The Trump administration’s plan to kill 1,100 jobs by closing nine Forest Service Job Corps Civilian Conservation Centers (CCCs) hit a major roadblock as employees, unions, and lawmakers from both sides of the aisle mounted stiff resistance.
Union members bombarded their members of Congress’ offices with calls after the Secretary of Agriculture unveiled a plan to close the nine Job Corps CCCs in various states and transfer the remaining 16 to the Department of Labor to be run by expensive private contractors. The agencies want to accomplish that by Sept. 30.
Condemning the decision, several senators introduced a bipartisan bill that would prohibit the closures of the CCCs in 2019 and 2020. They were joined by their colleagues in sending a letter to USDA and DOL pressuring them to reverse their decision to shut down the centers.
Why these centers need to stay open
The Trump administration’s plan will eliminate jobs for nearly 1,100 Forest Service employees who’ve managed the centers and provided training to thousands of at-risk youth in some of the nation’s most underserved rural communities for more than 50 years.
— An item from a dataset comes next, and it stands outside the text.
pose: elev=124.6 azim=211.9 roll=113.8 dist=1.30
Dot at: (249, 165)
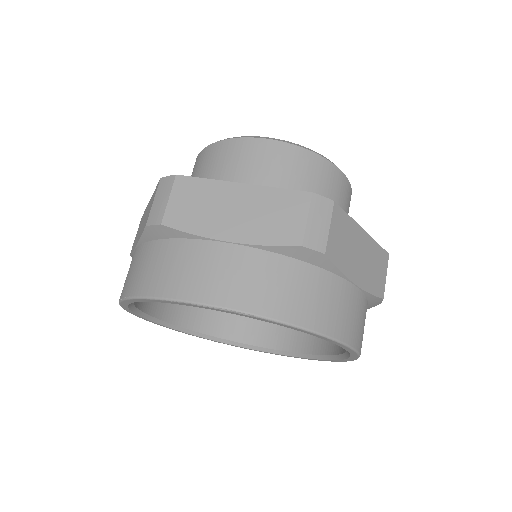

Because of the location of the employees, the move would disproportionately hurt rural communities already strapped for resources.
The Forest Service Job Corps centers train close to 4,000 young adults every year and provide economic opportunities in our country’s most rural areas. Federal employees working in these facilities train young people for conservation and wildland firefighting jobs. The program provides essential vocational and technical training opportunities in rural communities near national forests. Additionally, these students help provide the Forest Service with critical support during natural disasters and wildfires. In 2018, Job Corps students were on the front lines in response to the natural disasters that hit our country, including Hurricane Harvey.
“The administration’s proposal to close these centers will not only starve students of these important opportunities, but it will also eliminate the jobs of the federal employees who staff these facilities and hurt the communities where these employees provide a vital lifeline for disadvantaged and at-risk youth,” said AFGE President J. David Cox Sr.